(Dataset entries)
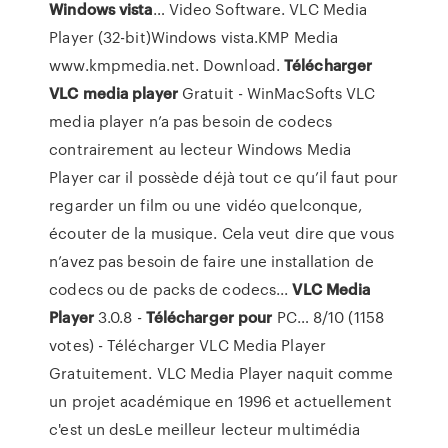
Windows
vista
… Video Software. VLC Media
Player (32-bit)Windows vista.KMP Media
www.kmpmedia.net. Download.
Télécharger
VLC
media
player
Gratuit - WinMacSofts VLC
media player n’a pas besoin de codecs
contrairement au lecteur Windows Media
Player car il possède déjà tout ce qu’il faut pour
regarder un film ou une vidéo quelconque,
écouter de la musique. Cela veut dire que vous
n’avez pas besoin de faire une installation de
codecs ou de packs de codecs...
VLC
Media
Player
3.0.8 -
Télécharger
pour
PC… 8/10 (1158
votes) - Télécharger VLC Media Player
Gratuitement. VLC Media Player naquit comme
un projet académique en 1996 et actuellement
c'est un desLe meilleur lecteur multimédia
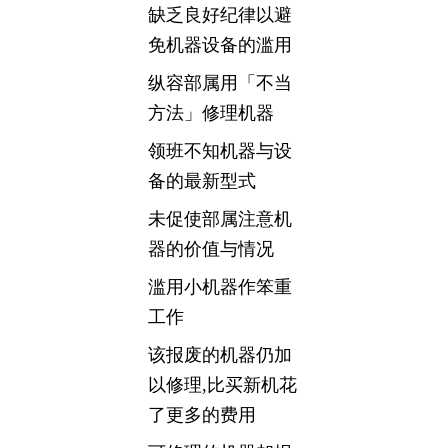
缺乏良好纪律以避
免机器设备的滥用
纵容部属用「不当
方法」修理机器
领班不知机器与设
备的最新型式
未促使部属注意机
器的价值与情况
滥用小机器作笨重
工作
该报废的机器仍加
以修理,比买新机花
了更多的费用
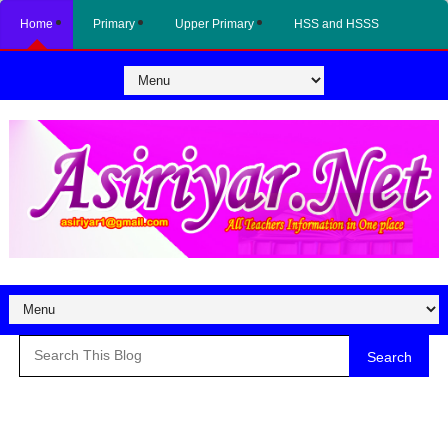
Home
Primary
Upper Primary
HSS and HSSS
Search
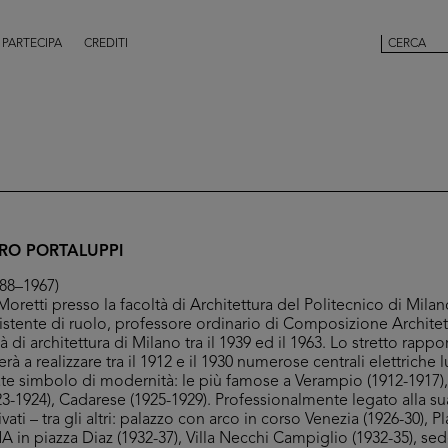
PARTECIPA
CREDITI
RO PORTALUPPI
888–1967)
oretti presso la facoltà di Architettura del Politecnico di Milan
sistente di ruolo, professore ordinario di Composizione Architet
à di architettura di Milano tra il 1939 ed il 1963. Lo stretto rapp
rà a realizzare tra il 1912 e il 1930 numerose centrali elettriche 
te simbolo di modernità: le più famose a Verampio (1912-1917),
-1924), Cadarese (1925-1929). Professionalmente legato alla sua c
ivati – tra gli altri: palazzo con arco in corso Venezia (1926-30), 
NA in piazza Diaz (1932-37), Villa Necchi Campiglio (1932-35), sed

◆ ASSIGNMENT: Reproduce all of the data above, replacing every occurrence of "Télécharger" with "Download" and leaving everything else unchanged. Omit the pictures from your answer.

◆ EXERCISE RESPONSE:
Windows
vista
… Video Software. VLC Media
Player (32-bit)Windows vista.KMP Media
www.kmpmedia.net. Download.
Download
VLC
media
player
Gratuit - WinMacSofts VLC
media player n’a pas besoin de codecs
contrairement au lecteur Windows Media
Player car il possède déjà tout ce qu’il faut pour
regarder un film ou une vidéo quelconque,
écouter de la musique. Cela veut dire que vous
n’avez pas besoin de faire une installation de
codecs ou de packs de codecs...
VLC
Media
Player
3.0.8 -
Download
pour
PC… 8/10 (1158
votes) - Download VLC Media Player
Gratuitement. VLC Media Player naquit comme
un projet académique en 1996 et actuellement
c'est un desLe meilleur lecteur multimédia
缺乏良好纪律以避
免机器设备的滥用
纵容部属用「不当
方法」修理机器
领班不知机器与设
备的最新型式
未促使部属注意机
器的价值与情况
滥用小机器作笨重
工作
该报废的机器仍加
以修理,比买新机花
了更多的费用
Home
Primary
Upper Primary
HSS and HSSS
Search
PARTECIPA
CREDITI
RO PORTALUPPI
888–1967)
oretti presso la facoltà di Architettura del Politecnico di Milan
sistente di ruolo, professore ordinario di Composizione Architet
à di architettura di Milano tra il 1939 ed il 1963. Lo stretto rapp
rà a realizzare tra il 1912 e il 1930 numerose centrali elettriche 
te simbolo di modernità: le più famose a Verampio (1912-1917),
-1924), Cadarese (1925-1929). Professionalmente legato alla sua c
ivati – tra gli altri: palazzo con arco in corso Venezia (1926-30), 
NA in piazza Diaz (1932-37), Villa Necchi Campiglio (1932-35), sed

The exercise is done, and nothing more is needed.